In this feature, we look at some of the most common ways a vagina changes after childbirth, and some helpful steps for a speedy recovery.
All Natural 🌿
During ‘natural’ childbirth, a cervix can expand up to ten centimetres, then of course a tiny human to push out! It can be no surprise that this can result in pain and the feeling of being ‘stretched’ for some time after. If you have stitches, this can take up to 12 weeks to heal.
The NHS advise that swelling should resolve within a ‘few days’, and many women also swear by Epsom salt baths to speed healing and reduce tenderness.
In the following weeks and months after childbirth, things should settle down. However, women with fourth-degree tears or episiotomies may have scar tissue down below, and vagina changes after childbirth may be more visually apparent for some time.
Check out our video here with Clare Bourne a women's health physio on how to look after your vagina in those early days, and how to deal with scar tissue once you are healed….
Pelvic floor 💛
Carrying a baby, along with the muscle strain that comes with giving birth, can take its toll on one’s pelvic floor. This isn’t just resigned to women who give birth naturally – those who’ve had cesarean sections are also at risk. Some literature suggests that “pregnancy itself is likely to lead to some degree of pelvic floor dysfunction regardless of mode of delivery.”
As such, it’s important to do pelvic floor exercises (or kegal exercises) to keep muscles and the pelvic floor toned to minimise vagina changes after childbirth. This may also help prevent incontinence, an issue that a third of new mums suffer with in the first year after having a baby.
Another great option which you can start as soon as your stiches have healed is pelvic floor massages, which can help strengthen the pelvic floor post-birth, as well as loosen scar tissue that may have formed. For this, you’ll need a suitable oil, such our NESSA’s Vagina Victory Oil, which was designed with your vagina wellbeing in mind :)
Check out the full demo here with Clare on how to perform this massage here
You may feel like you left your vagina to dry in The Outback.
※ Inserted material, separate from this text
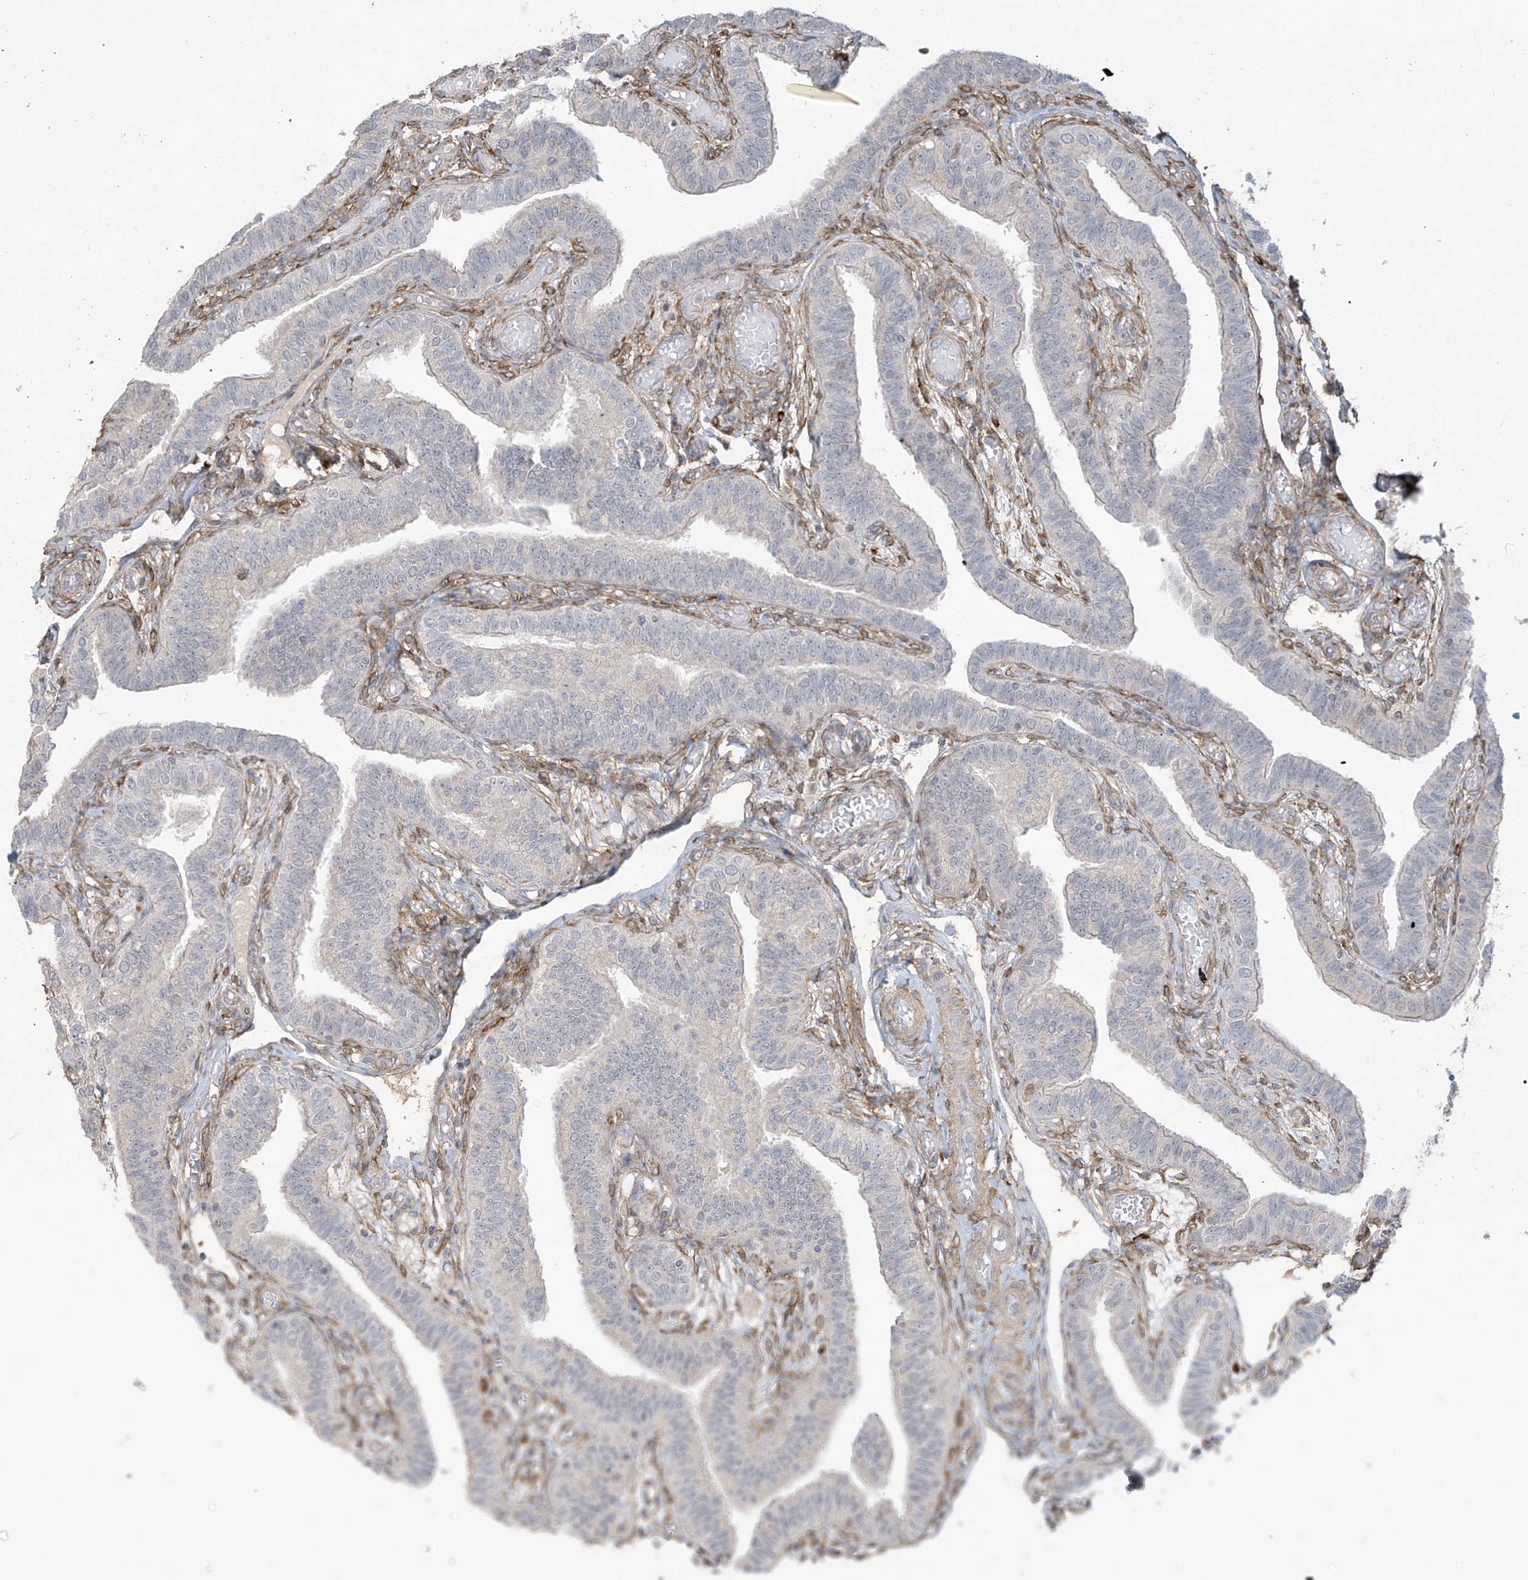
{"staining": {"intensity": "weak", "quantity": "<25%", "location": "cytoplasmic/membranous"}, "tissue": "fallopian tube", "cell_type": "Glandular cells", "image_type": "normal", "snomed": [{"axis": "morphology", "description": "Normal tissue, NOS"}, {"axis": "topography", "description": "Fallopian tube"}], "caption": "This is a image of IHC staining of unremarkable fallopian tube, which shows no expression in glandular cells.", "gene": "TAGAP", "patient": {"sex": "female", "age": 39}}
With lower levels of oestrogen in your body postpartum, it’s not uncommon to feel a little dry downstairs. If you’re breastfeeding you may be especially aware of this.
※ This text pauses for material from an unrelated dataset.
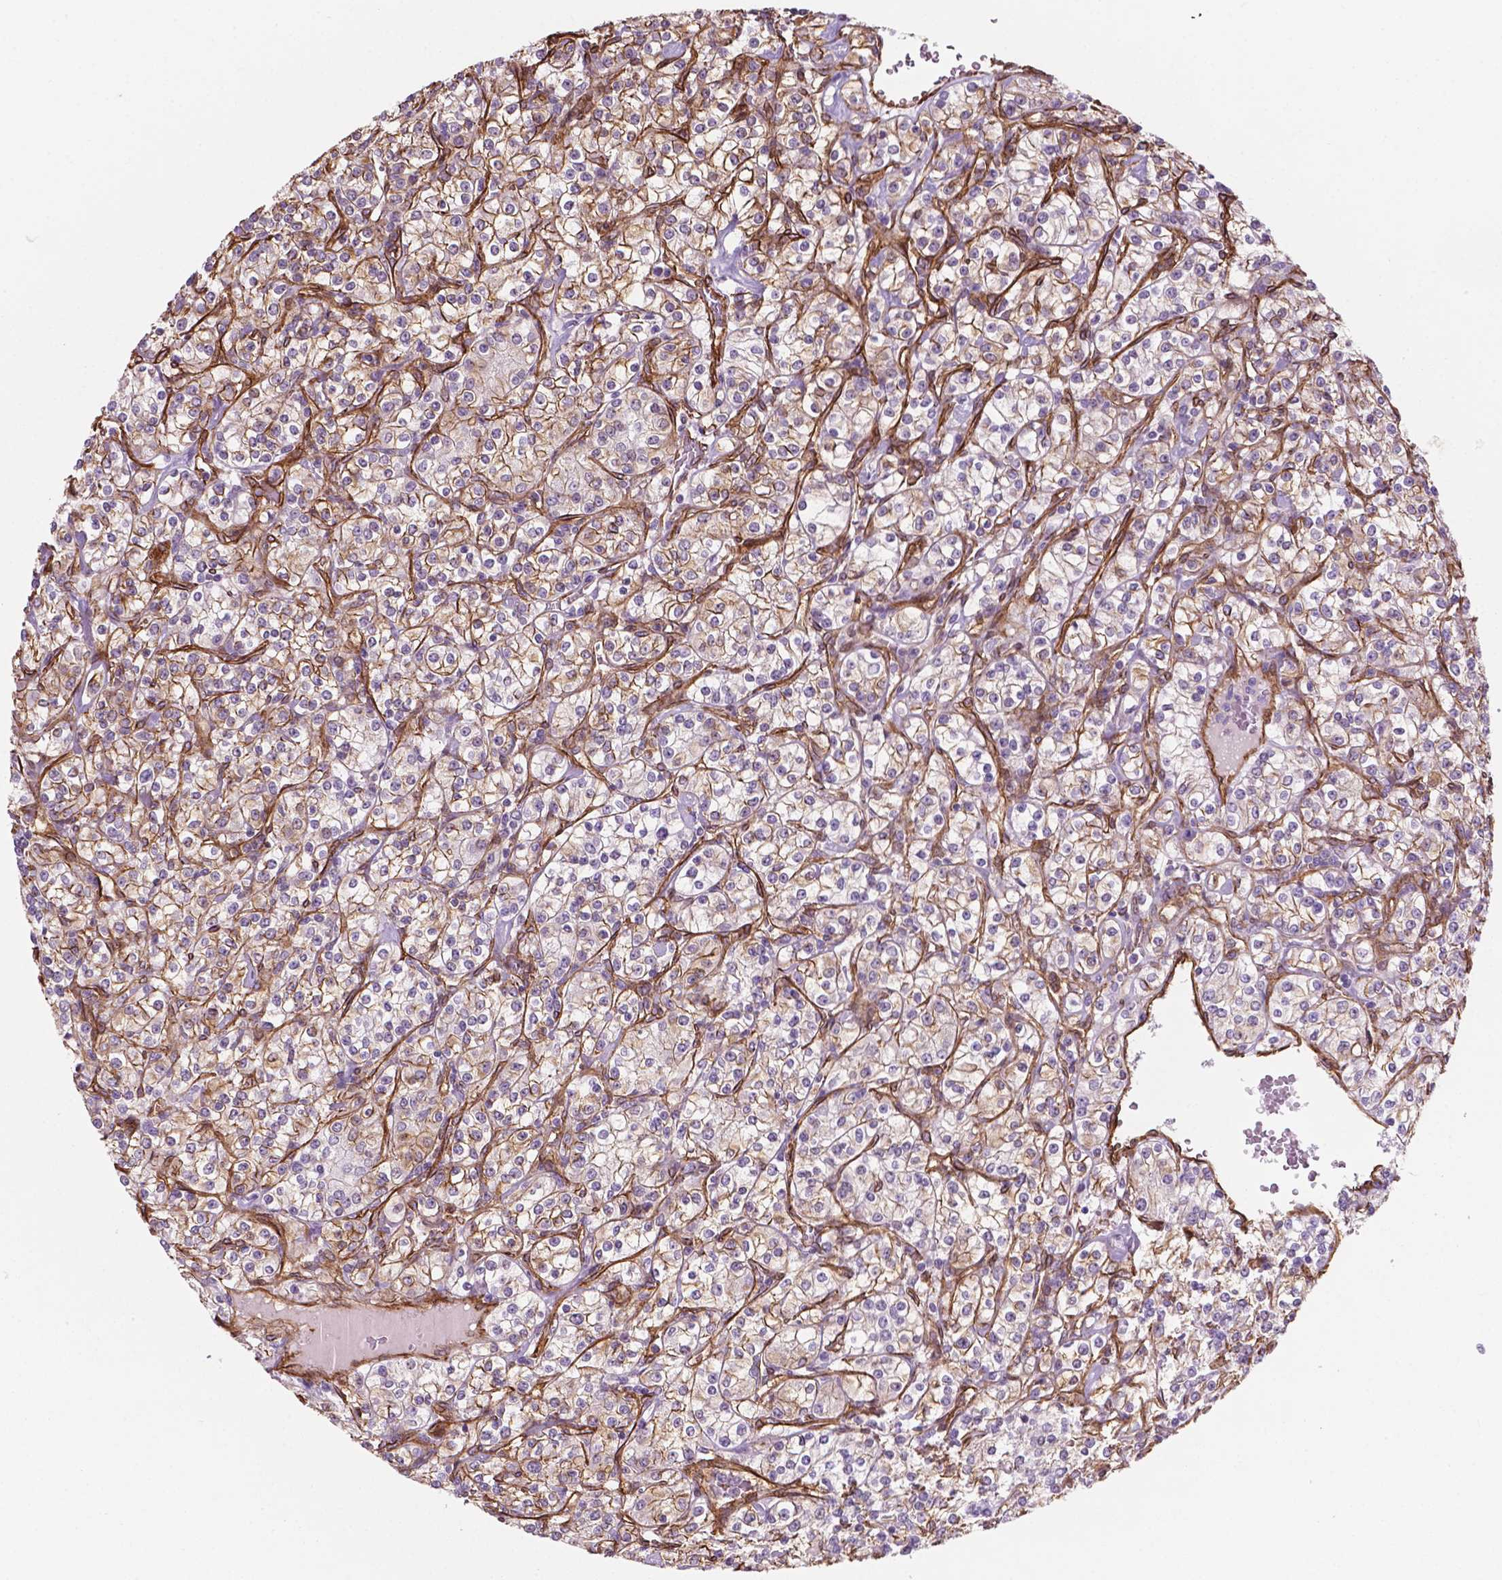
{"staining": {"intensity": "moderate", "quantity": "<25%", "location": "cytoplasmic/membranous"}, "tissue": "renal cancer", "cell_type": "Tumor cells", "image_type": "cancer", "snomed": [{"axis": "morphology", "description": "Adenocarcinoma, NOS"}, {"axis": "topography", "description": "Kidney"}], "caption": "This image exhibits IHC staining of human renal cancer (adenocarcinoma), with low moderate cytoplasmic/membranous positivity in approximately <25% of tumor cells.", "gene": "EGFL8", "patient": {"sex": "male", "age": 77}}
Whenever you feel ready to have sex again, and if you feel dry, reach for your Vagina Victory Oil to help overcome any discomfort, especially around the perineum, regular massages to this area will help. If this continues to cause pain or discomfort, be sure to check with your GP that it’s healing adequately.
Scar Tissue 🌟
Women who have had an episiotomies or stitches (90% of us) will probably have some scar tissue. This can cause pain and tightness around the area. It is important to massage this area regularly to loosen any scar tissue. If you feel tight, sore, and uncomfortable down there after an episiotomy be sure to book an appointment with the GP or a women’s health physio.
A lot more common than you think, and ladies, it is treatable...
The science behind it - A pelvic organ prolapse is when 1 or more of the organs in the pelvis slip down from their normal position and bulge into the vagina. It can be the womb (uterus), bowel, bladder or top of the vagina. It is not life threatening, but it can cause pain and discomfort.
There are several treatments available depending on the severity of symptoms. Some of these include:
- lifestyle changes
- pelvic floor exercises
- hormone treatment
- vaginal pessaries
Be sure to talk to your GP and also see a Women's Physio to discuss treatments.
A Final Thought 🤔
Vagina changes after childbirth are common and natural. However, in time, and with some of the self-care tips above, you can minimise the impact of these, and get back to your pre-birth self.
Remember that no two births, babies or mums are the same, and your body is made to bounce back, so give it time.